◆ Aim of the task ◆
Below are some records. Print exactly the lines between the one holding "#d0d0d0; stroke-width: 17" and the one holding "#fff; stroke: #707070;", inclusive, and nothing else.

(Data for review)

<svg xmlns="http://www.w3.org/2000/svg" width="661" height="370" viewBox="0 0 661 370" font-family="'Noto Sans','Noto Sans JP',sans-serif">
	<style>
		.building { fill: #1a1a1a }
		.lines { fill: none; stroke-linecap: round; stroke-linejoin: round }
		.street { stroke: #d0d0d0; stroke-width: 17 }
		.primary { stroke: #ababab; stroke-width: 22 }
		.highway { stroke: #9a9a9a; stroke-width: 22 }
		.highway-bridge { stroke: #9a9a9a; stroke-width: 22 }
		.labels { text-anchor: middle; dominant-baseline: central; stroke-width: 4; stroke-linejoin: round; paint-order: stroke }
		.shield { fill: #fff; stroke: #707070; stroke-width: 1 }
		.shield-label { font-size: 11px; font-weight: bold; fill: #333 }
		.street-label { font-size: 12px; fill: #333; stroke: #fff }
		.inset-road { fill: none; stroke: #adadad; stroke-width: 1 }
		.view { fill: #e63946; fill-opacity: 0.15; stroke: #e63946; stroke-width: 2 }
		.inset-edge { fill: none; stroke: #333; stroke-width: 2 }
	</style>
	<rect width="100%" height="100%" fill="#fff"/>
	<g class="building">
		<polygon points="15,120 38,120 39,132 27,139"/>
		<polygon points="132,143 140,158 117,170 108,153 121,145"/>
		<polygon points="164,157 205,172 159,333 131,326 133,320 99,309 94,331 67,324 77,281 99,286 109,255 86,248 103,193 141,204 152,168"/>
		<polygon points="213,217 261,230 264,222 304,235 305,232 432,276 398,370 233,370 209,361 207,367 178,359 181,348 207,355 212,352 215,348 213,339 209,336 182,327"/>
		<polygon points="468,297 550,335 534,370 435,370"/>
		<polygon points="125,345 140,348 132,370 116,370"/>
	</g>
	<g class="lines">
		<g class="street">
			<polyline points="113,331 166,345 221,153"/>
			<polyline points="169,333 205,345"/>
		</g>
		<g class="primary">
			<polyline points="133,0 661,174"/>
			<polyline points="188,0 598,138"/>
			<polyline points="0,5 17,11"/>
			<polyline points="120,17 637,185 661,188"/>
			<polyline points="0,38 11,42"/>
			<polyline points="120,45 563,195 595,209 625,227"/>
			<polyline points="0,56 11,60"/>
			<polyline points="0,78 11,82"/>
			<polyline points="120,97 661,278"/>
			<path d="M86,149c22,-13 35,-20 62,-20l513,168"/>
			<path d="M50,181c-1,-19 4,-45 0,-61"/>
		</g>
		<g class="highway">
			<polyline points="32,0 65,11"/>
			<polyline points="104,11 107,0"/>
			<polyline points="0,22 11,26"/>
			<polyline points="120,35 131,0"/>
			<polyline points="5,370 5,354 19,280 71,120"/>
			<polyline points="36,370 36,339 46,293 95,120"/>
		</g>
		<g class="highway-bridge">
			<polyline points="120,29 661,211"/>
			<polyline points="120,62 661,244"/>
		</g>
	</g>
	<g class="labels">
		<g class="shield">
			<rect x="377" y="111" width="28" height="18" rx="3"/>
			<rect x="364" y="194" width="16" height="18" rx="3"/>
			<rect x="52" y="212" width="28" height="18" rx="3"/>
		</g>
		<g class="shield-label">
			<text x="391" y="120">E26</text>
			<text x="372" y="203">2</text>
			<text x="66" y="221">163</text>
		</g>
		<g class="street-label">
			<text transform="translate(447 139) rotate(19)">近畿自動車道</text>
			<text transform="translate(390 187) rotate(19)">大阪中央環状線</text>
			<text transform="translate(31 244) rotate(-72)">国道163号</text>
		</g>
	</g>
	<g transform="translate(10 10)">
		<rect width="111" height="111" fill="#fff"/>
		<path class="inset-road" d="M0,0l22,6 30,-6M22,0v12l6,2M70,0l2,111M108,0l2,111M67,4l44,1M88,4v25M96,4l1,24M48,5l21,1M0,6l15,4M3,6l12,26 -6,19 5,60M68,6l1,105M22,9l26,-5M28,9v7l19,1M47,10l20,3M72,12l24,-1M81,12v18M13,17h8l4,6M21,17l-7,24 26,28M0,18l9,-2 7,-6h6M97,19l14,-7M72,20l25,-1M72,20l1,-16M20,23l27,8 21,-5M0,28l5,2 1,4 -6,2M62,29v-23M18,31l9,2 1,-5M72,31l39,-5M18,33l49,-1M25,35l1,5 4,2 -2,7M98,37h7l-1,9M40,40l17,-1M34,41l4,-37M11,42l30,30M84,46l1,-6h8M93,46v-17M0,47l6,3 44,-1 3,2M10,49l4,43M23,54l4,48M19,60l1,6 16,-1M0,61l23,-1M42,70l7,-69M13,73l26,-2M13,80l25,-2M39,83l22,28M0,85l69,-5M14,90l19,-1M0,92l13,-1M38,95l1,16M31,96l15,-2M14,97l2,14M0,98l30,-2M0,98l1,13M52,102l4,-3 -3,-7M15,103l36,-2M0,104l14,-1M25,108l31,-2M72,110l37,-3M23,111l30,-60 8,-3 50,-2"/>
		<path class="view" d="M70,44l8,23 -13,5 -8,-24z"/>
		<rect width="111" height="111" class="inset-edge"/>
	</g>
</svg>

(End Data for review)
(Data for review)

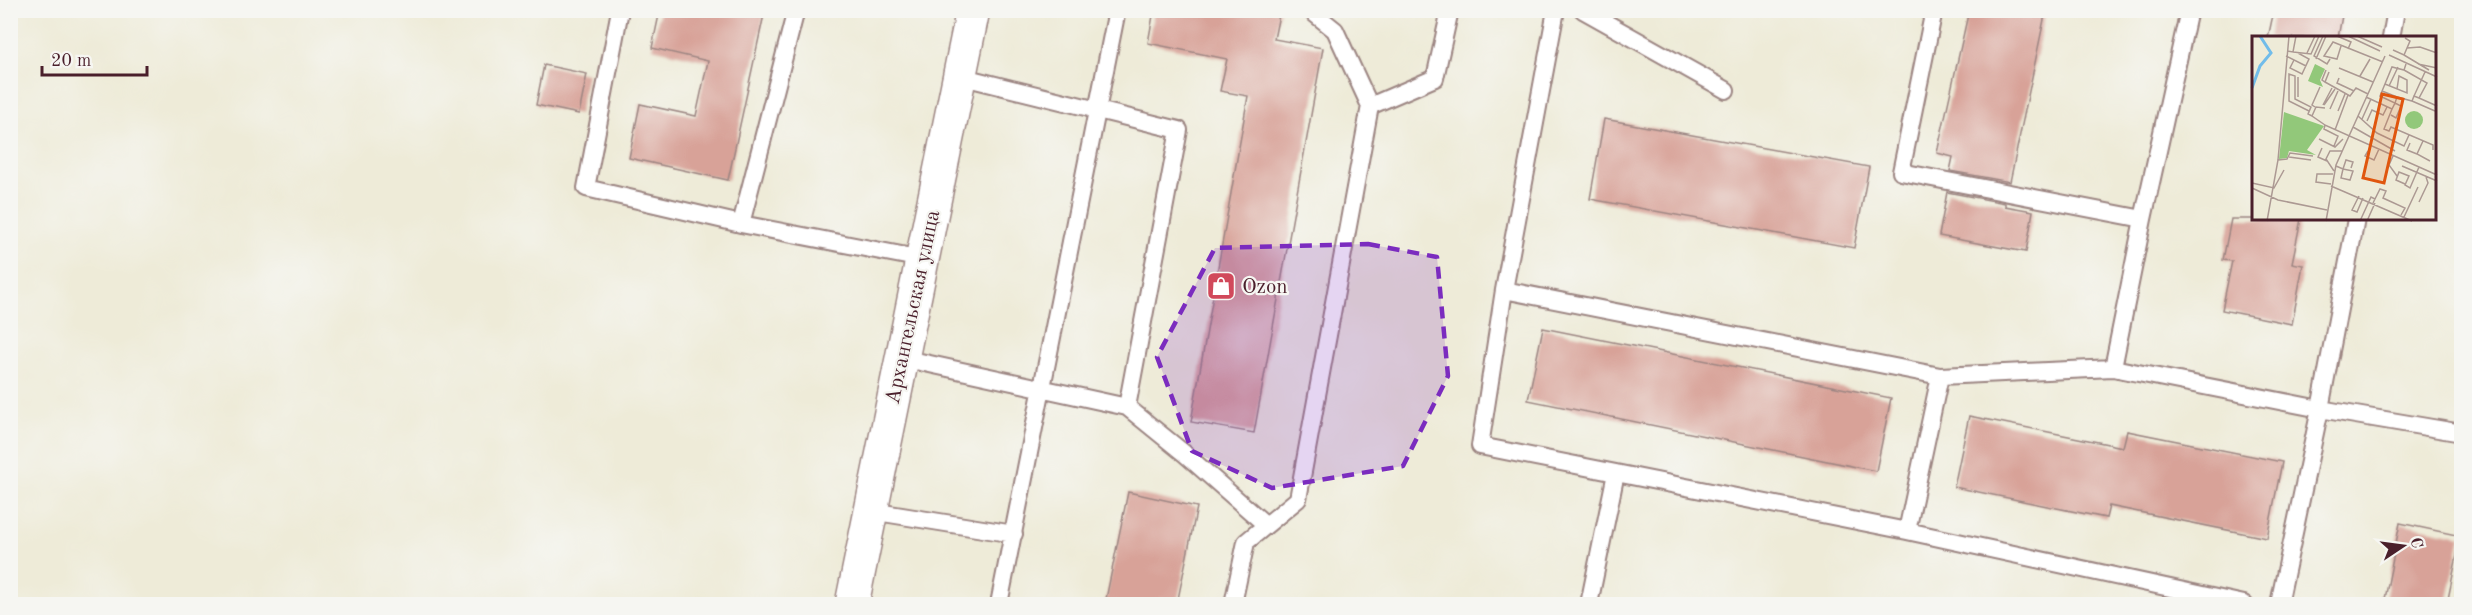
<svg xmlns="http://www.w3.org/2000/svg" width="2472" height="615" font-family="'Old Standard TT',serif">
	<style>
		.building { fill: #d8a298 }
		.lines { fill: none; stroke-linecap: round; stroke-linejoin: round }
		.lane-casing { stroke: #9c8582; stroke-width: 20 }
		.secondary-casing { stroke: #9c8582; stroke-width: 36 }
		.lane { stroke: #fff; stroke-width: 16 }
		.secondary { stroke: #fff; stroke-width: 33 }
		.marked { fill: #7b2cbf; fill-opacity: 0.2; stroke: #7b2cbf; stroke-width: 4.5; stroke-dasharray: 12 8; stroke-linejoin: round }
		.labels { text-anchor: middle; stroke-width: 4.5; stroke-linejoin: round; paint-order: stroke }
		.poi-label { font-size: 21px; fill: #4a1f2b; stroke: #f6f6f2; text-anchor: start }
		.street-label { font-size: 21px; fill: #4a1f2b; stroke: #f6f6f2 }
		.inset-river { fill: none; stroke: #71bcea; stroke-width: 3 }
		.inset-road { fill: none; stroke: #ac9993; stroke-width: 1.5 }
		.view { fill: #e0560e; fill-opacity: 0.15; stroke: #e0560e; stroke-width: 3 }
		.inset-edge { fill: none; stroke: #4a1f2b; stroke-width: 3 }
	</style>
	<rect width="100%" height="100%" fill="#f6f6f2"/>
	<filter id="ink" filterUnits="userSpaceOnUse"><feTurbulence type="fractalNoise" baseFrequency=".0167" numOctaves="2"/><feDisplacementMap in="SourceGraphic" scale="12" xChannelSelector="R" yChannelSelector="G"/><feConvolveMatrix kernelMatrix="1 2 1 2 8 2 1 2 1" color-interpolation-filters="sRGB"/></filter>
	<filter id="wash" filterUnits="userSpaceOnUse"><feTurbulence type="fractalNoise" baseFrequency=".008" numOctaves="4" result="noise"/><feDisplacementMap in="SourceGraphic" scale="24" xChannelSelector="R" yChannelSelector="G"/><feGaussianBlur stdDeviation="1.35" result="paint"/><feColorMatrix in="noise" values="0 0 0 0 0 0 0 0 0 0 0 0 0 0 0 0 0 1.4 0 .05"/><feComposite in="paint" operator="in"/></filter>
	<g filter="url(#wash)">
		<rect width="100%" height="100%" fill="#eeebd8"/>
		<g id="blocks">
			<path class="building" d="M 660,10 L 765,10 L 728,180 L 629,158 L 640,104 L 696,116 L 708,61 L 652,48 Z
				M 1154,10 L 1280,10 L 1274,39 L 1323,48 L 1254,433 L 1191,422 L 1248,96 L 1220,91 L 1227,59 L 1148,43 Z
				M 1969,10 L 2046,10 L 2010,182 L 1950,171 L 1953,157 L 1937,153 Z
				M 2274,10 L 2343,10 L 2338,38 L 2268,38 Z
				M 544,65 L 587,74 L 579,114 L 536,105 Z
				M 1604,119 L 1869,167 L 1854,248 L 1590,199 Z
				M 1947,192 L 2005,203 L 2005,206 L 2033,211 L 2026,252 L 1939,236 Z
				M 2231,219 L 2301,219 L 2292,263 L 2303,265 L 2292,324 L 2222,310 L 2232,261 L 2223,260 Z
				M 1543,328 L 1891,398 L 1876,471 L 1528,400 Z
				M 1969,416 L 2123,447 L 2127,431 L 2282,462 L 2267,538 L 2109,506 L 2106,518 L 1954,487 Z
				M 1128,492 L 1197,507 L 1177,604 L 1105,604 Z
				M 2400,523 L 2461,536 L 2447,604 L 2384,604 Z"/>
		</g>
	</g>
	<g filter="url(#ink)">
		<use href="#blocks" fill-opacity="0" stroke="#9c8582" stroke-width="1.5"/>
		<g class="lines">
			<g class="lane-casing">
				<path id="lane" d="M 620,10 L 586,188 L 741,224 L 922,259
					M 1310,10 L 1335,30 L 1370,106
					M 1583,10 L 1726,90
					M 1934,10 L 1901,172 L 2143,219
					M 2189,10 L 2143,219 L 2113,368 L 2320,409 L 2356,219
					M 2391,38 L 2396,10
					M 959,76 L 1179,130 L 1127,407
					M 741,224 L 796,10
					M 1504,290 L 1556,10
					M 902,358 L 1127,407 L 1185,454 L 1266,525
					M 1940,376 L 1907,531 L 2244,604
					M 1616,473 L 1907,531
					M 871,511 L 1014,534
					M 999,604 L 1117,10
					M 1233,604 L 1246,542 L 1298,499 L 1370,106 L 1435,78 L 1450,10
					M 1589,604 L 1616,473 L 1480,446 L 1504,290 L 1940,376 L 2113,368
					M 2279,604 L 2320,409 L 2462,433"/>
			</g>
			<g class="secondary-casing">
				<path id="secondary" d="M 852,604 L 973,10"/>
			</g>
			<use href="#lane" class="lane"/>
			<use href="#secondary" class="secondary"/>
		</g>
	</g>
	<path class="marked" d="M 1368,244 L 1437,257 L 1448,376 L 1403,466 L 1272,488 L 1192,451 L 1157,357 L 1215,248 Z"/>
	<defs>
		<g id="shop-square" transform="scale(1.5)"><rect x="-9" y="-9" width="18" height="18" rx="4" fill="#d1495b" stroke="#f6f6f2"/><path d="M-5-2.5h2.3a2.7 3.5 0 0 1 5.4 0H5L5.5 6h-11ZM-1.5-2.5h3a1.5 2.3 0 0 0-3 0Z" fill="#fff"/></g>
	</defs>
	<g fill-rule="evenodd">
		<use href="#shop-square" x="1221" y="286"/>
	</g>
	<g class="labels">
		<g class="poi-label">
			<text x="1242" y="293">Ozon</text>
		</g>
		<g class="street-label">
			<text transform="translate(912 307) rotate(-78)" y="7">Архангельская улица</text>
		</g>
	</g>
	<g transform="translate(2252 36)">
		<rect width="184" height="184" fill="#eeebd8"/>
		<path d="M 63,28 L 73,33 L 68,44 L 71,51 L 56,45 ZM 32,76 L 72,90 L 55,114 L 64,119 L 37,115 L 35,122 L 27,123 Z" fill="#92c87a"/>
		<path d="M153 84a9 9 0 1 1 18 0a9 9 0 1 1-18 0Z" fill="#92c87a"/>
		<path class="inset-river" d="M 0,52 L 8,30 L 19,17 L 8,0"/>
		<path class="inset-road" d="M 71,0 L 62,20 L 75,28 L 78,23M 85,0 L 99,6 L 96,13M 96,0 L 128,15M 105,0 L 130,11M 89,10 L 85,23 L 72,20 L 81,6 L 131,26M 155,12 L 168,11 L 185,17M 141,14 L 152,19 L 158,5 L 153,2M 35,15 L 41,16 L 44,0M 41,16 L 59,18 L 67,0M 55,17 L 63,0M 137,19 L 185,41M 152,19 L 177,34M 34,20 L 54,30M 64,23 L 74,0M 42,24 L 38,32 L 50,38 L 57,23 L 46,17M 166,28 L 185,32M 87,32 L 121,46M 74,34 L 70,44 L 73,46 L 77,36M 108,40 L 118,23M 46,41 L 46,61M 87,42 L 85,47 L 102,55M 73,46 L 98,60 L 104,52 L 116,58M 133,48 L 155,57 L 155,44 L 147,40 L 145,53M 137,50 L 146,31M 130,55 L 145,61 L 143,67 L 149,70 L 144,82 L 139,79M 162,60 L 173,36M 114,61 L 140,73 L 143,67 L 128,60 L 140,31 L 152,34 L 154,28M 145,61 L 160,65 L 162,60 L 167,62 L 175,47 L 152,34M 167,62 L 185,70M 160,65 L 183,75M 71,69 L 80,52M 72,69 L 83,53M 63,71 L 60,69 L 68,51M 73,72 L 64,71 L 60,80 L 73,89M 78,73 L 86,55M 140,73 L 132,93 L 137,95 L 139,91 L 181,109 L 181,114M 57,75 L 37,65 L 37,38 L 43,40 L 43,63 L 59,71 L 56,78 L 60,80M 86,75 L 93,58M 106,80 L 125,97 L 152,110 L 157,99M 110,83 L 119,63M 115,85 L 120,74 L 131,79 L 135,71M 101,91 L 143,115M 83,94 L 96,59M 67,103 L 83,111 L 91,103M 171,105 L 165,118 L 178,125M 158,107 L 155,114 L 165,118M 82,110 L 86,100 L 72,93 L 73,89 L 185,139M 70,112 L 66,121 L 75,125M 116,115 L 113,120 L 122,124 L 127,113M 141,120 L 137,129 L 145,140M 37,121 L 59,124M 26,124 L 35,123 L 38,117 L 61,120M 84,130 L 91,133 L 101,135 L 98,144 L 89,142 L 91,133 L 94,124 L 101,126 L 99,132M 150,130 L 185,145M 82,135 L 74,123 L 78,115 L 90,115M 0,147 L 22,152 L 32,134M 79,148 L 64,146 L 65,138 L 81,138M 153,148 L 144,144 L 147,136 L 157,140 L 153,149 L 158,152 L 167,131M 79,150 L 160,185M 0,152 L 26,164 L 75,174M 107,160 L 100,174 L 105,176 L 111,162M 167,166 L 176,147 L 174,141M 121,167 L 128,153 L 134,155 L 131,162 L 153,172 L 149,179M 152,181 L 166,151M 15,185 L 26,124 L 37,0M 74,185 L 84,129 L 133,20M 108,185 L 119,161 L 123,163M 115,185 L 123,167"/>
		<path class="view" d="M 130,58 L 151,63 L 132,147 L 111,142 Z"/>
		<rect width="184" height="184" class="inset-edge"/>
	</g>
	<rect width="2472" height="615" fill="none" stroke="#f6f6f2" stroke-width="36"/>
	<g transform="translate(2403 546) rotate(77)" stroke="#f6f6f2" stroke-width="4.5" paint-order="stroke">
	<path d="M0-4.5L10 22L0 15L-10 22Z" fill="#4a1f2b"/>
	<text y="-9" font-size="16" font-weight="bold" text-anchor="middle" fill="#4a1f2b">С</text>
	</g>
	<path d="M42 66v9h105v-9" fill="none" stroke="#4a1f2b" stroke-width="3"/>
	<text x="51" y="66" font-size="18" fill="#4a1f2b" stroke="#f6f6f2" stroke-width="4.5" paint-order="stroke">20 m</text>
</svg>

(End Data for review)

◆ Written response ◆
		.street { stroke: #d0d0d0; stroke-width: 17 }
		.primary { stroke: #ababab; stroke-width: 22 }
		.highway { stroke: #9a9a9a; stroke-width: 22 }
		.highway-bridge { stroke: #9a9a9a; stroke-width: 22 }
		.labels { text-anchor: middle; dominant-baseline: central; stroke-width: 4; stroke-linejoin: round; paint-order: stroke }
		.shield { fill: #fff; stroke: #707070; stroke-width: 1 }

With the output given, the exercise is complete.